Obesity is a growing problem in east London with a fifth of women entering pregnancy as obese. In addition to obesity, other metabolic risk factors such as raised lipids, high blood pressure and insulin resistance are increasingly prevalent. With a large proportion of ethnic minority mothers in east London, dietary habits and underlying genetic predisposition are major contributors to this phenomenon. Obesity and raised serum lipids, especially triglycerides increase the risk of complications such as preeclampsia in pregnancy and cardiovascular events such as myocardial infarction, stroke and death in the long term. Preeclampsia, a condition in pregnancy, with raised blood pressure and increased protein in the urine is a leading cause of maternal and fetal deaths. Its treatment gives rise to large health care costs. Preeclampsia contributes to preterm birth, one of the leading causes of perinatal deaths in east London. It accounts for 65% of neonatal deaths and 50% of neurological disability in childhood. Around £900 million in extra costs for care of preterm babies per year in the NHS are linked to neonatal care. Preeclampsia, characterised by insulin resistance, widespread endothelial damage and dysfunction, coagulation defects and increased systemic inflammatory response, shares metabolic risk factors with cardiovascular disease. Obesity, dyslipidaemia and hypertension are independent risk factors for pre-eclampsia. Interventions that reduce cardiovascular events by modifying metabolic risk factors also have the potential to reduce the risk of pre-eclampsia.

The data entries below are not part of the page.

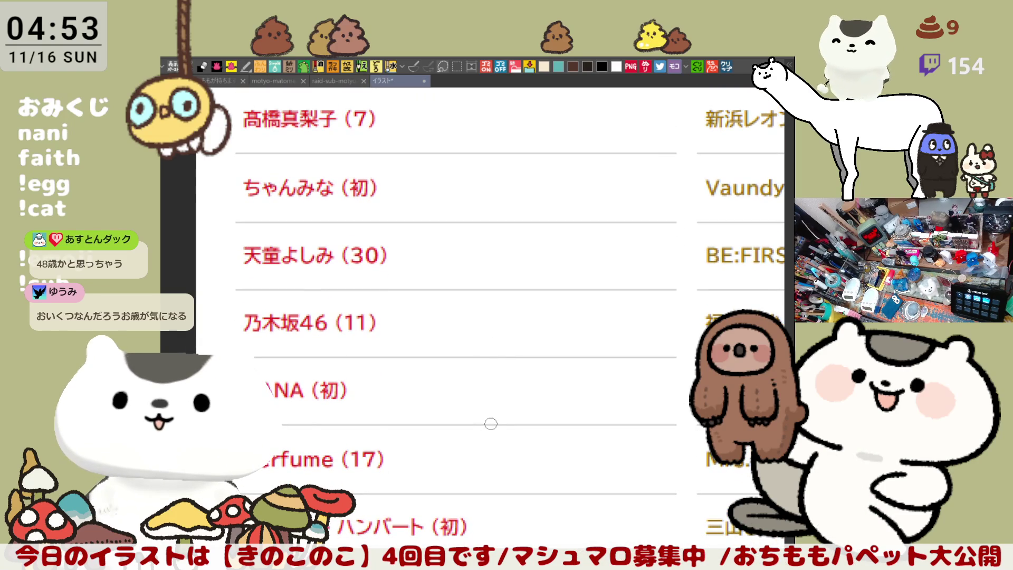
scroll(464, 418, "down", 1)
scroll(464, 428, "down", 1)
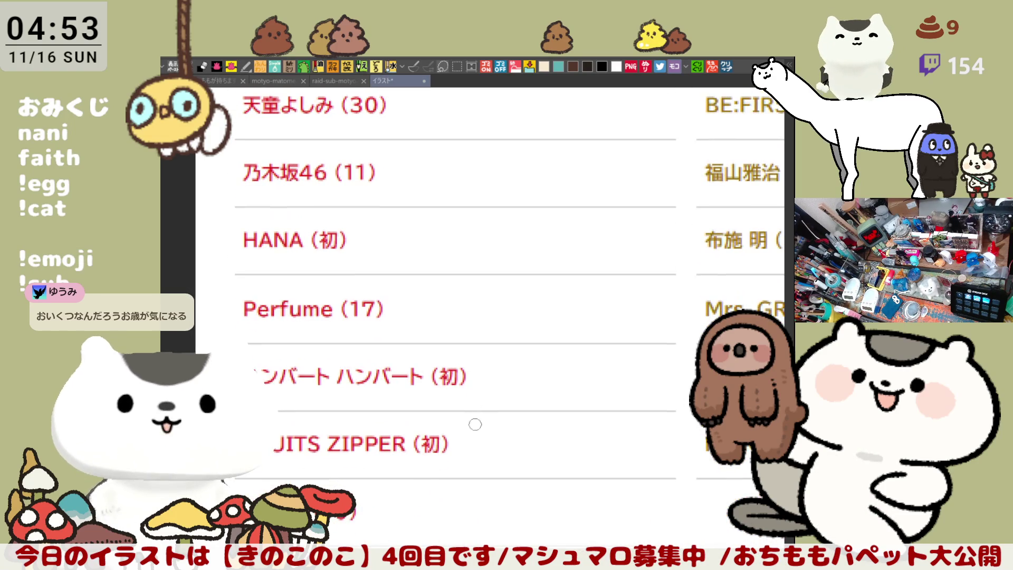
scroll(473, 424, "down", 1)
left_click_drag(240, 357, 471, 362)
key("ctrl+z")
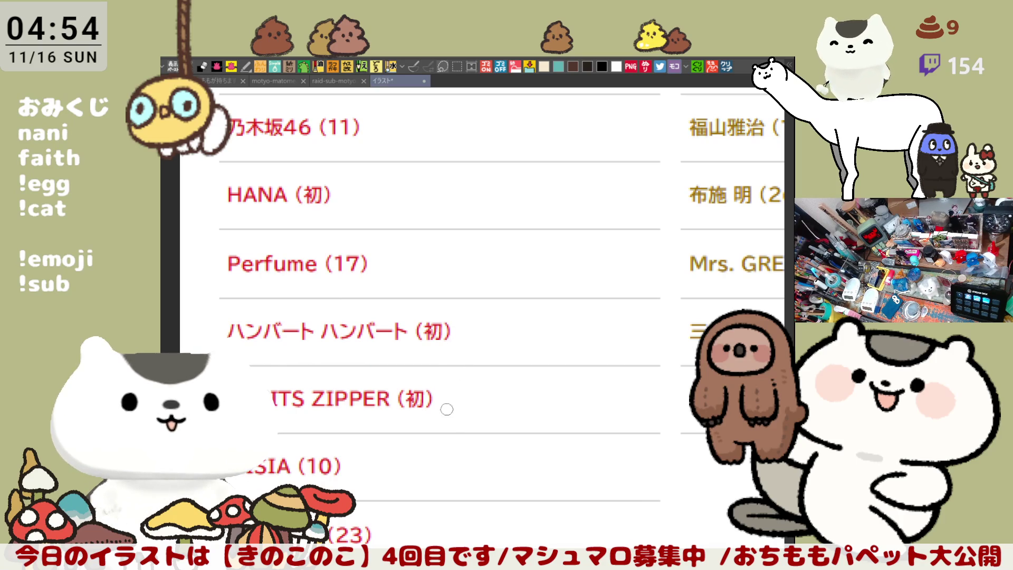
scroll(450, 398, "down", 1)
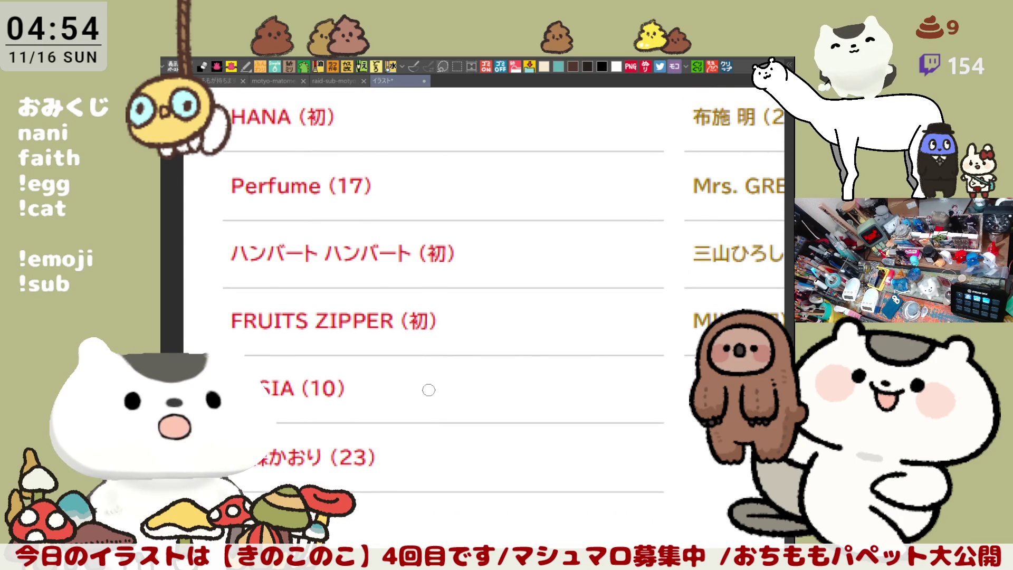
scroll(453, 401, "down", 2)
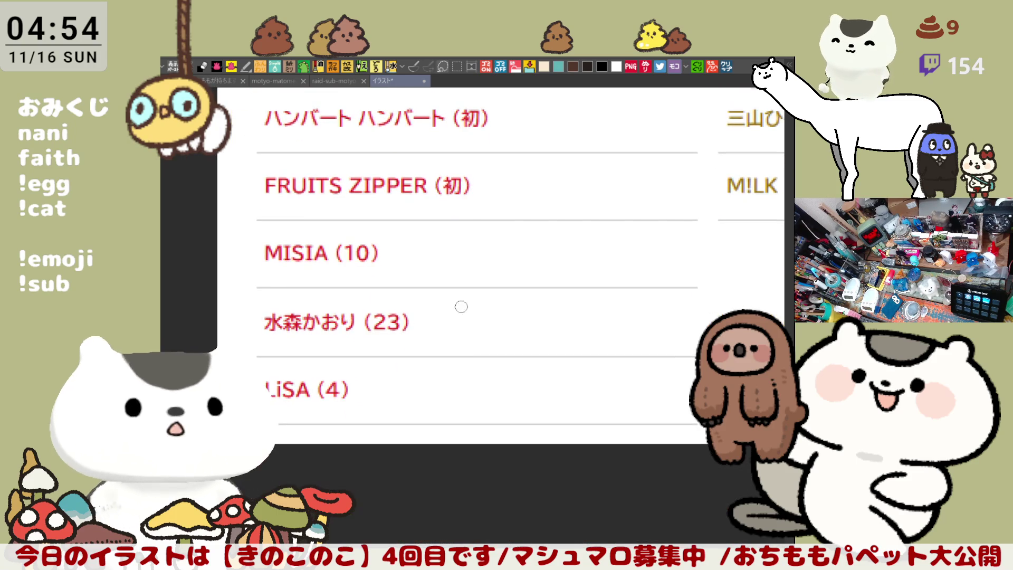
mouse_move(255, 280)
left_mouse_down()
mouse_move(285, 209)
mouse_move(412, 255)
left_mouse_up()
key("ctrl+z")
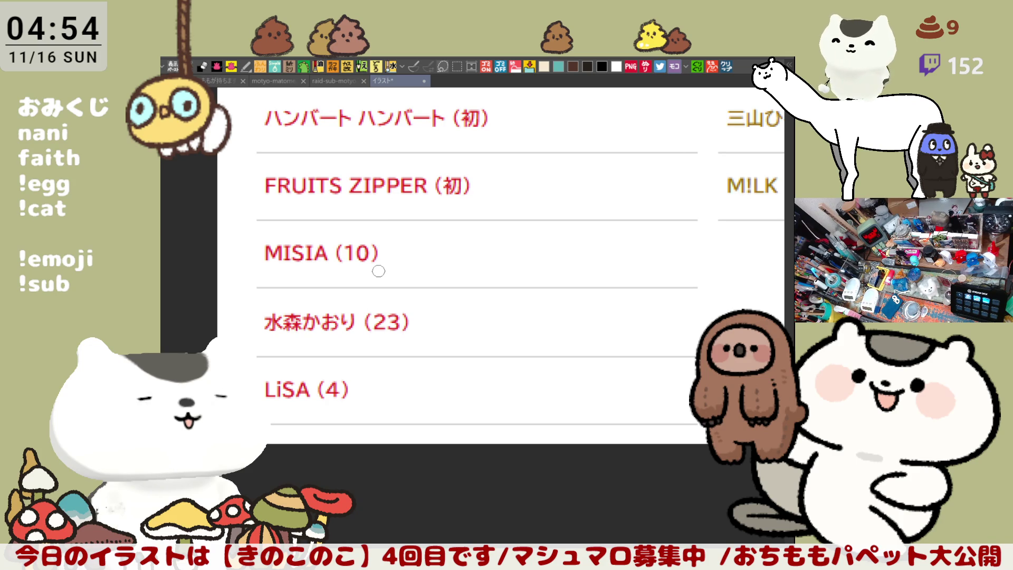
left_click_drag(464, 356, 467, 315)
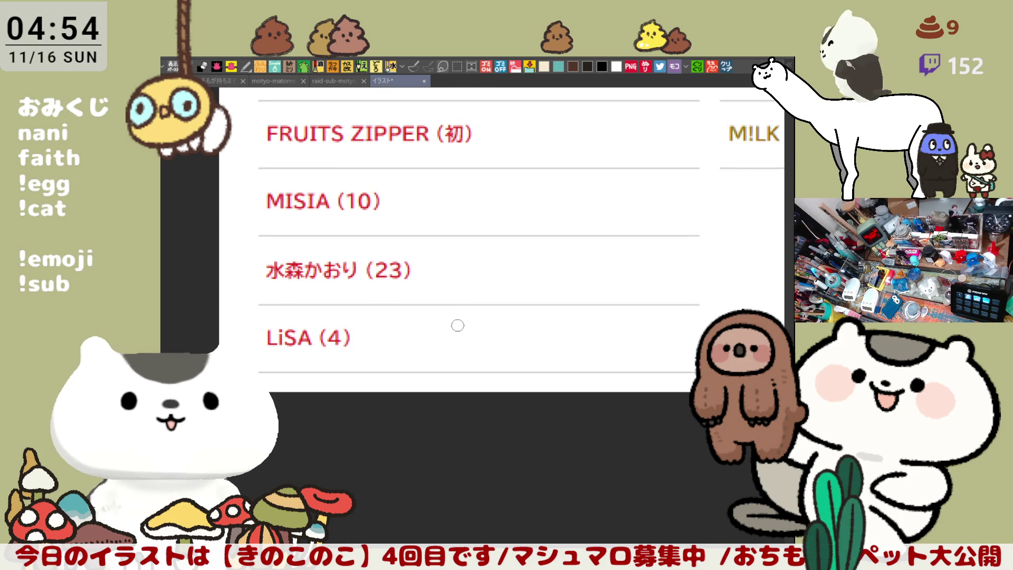
left_click_drag(537, 237, 448, 423)
scroll(491, 430, "down", 1)
scroll(493, 433, "down", 1)
mouse_move(494, 433)
left_mouse_down()
mouse_move(490, 275)
mouse_move(476, 312)
mouse_move(504, 291)
left_mouse_up()
scroll(504, 292, "up", 2)
scroll(502, 269, "up", 2)
scroll(493, 263, "up", 1)
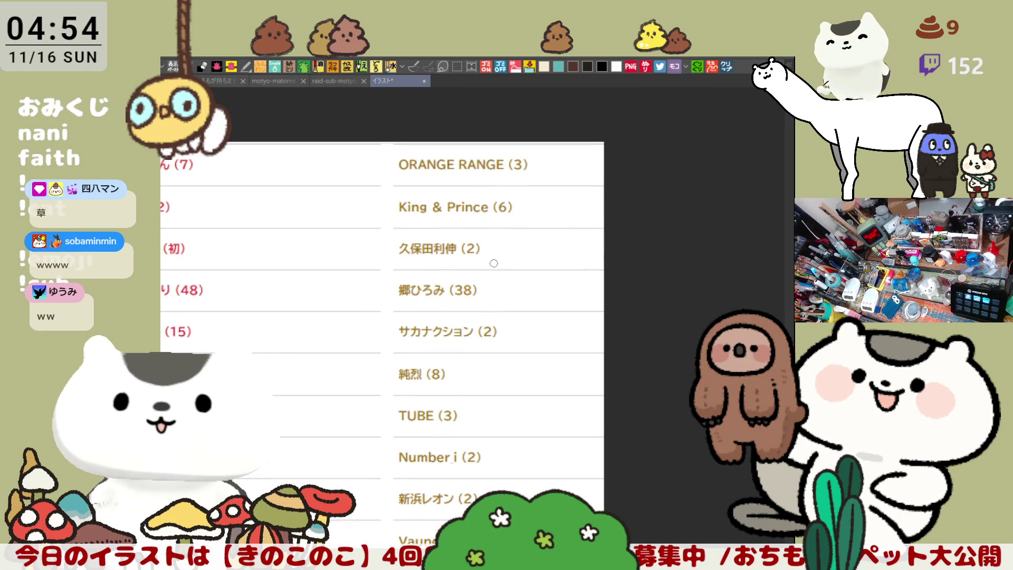
scroll(493, 262, "up", 1)
scroll(468, 378, "up", 1)
scroll(462, 390, "up", 1)
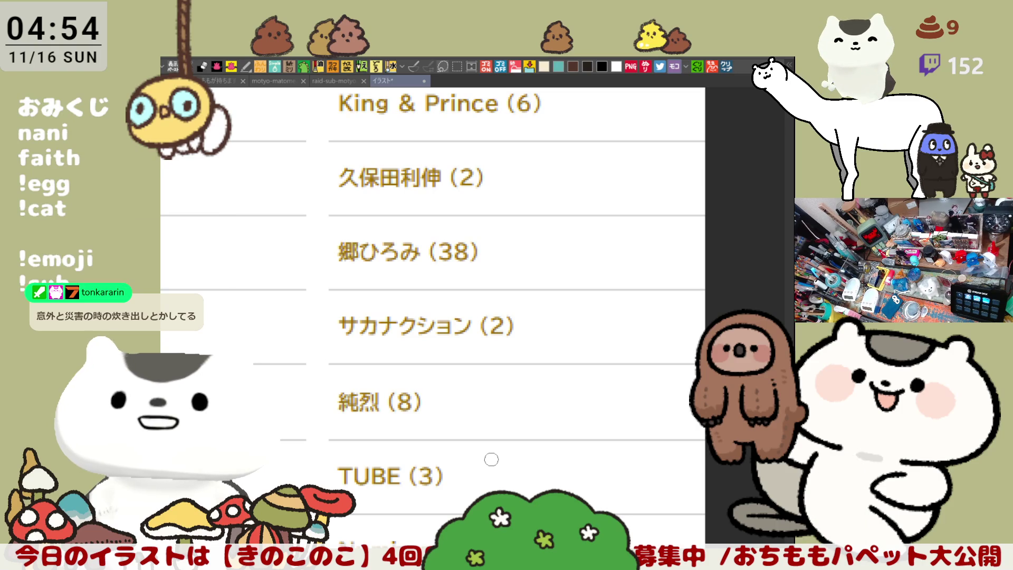
left_click_drag(498, 219, 530, 264)
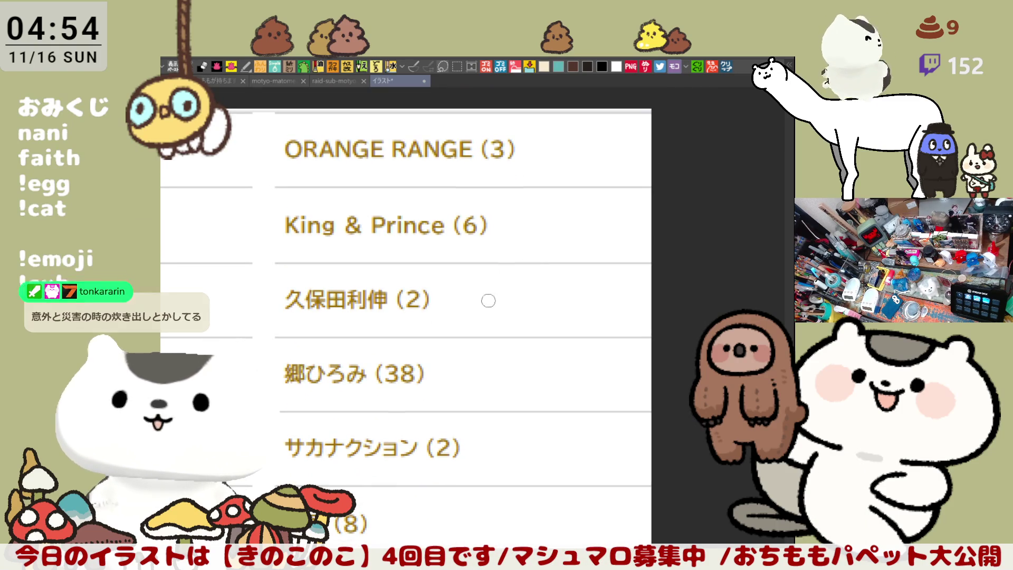
left_click_drag(487, 298, 471, 312)
scroll(472, 312, "up", 1)
scroll(473, 312, "up", 1)
scroll(474, 310, "up", 1)
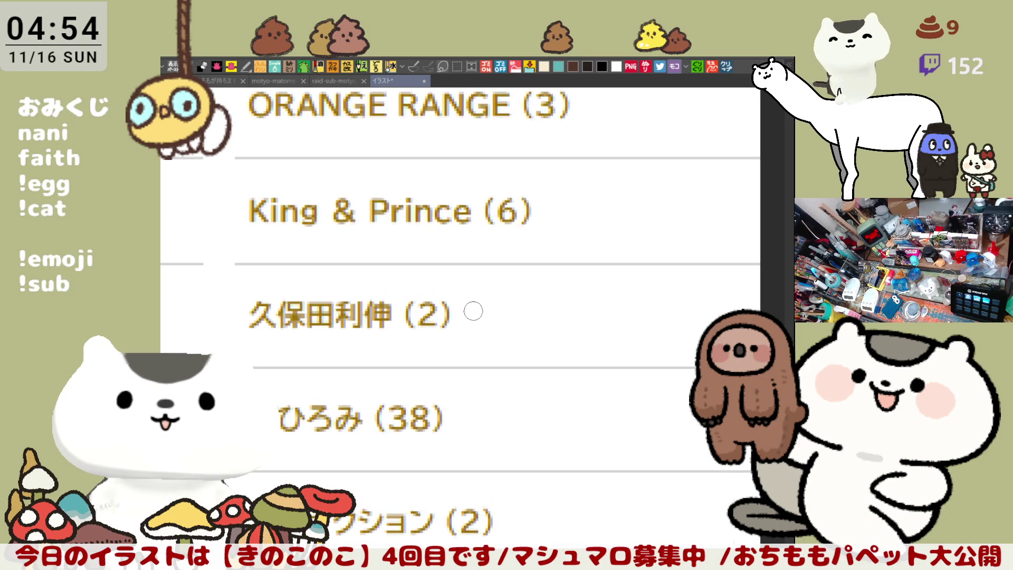
scroll(475, 310, "up", 2)
scroll(473, 309, "down", 2)
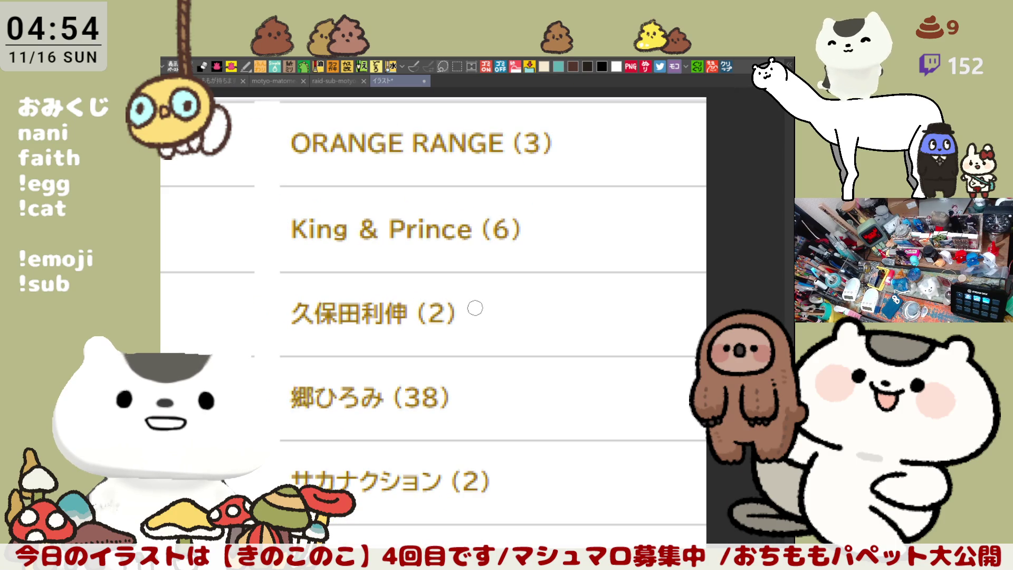
scroll(475, 308, "down", 1)
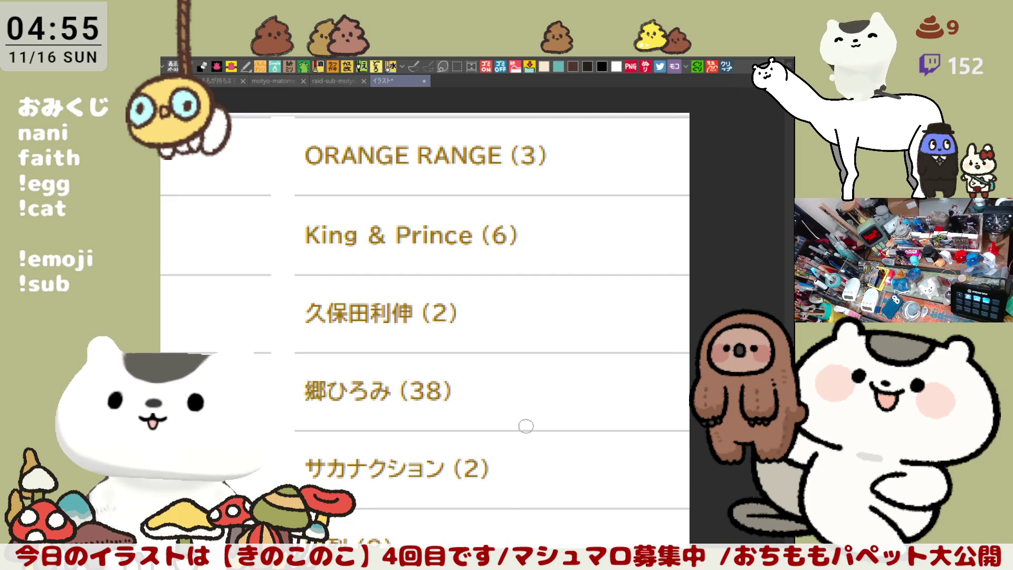
scroll(524, 424, "down", 2)
scroll(528, 428, "down", 1)
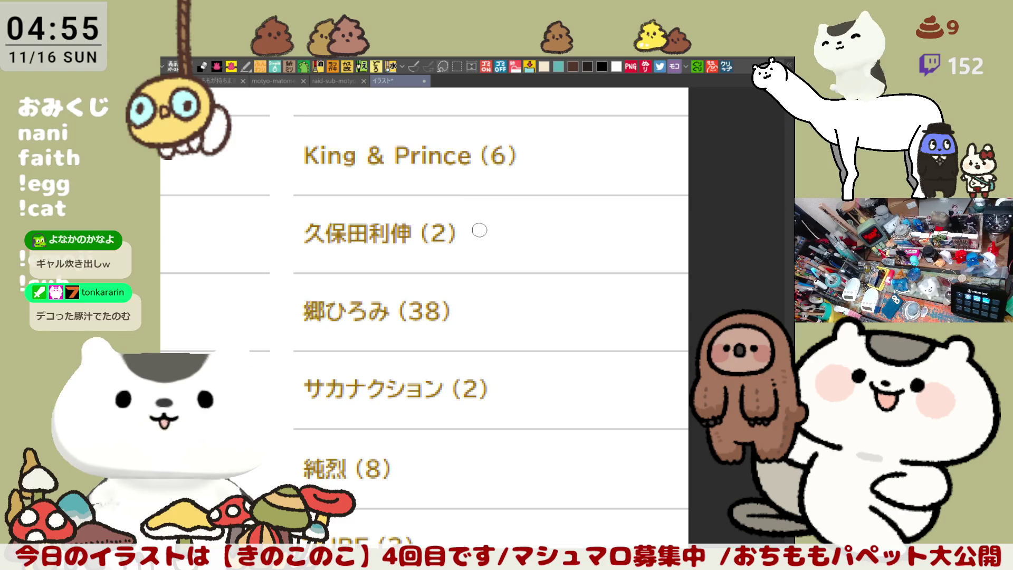
scroll(520, 310, "down", 1)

Early identification of mothers at risk of preeclampsia will allow clinicians to deliver these targeted interventions in pregnancy, with the potential to prevent preeclampsia and modify cardiovascular risk in the long-term. Currently, low dose aspirin, recommended as a prophylactic measure reduces preeclampsia risk by only 10%. Simple, low-cost and effective acceptable interventions are required to reduce this risk further. Dietary interventions in pregnant women with metabolic risk factors such as obesity and insulin resistance are shown to reduce the risk of preeclampsia. But the existing studies are of poor quality and do not evaluate preeclampsia as the primary outcome. Furthermore, they focus on specific components of the diet, rather than modifying the overall dietary pattern. Mediterranean diet with high consumption of vegetables and fruits, olive oil and nuts and low consumption of red meat and processed food significantly reduces lipid levels and cardiovascular adverse events in non-pregnant high risk population. In pregnancy, the beneficial effect of the Mediterranean dietary pattern was observed in a large prospective study of nulliparous pregnant women with a 28% reduction in the risk of preeclampsia (RR 0.72; 95% CI 0.62, 0.85). These results need confirmation in a sound experimental study.
There is a need for an adequately powered randomised trial to evaluate the beneficial effect of lipid modifying diet in pregnancy that is simple, accessible and acceptable. The investigators hypothesis is that pregnant women with metabolic risk factors will derive benefit from dietary intervention in preventing maternal and fetal complications.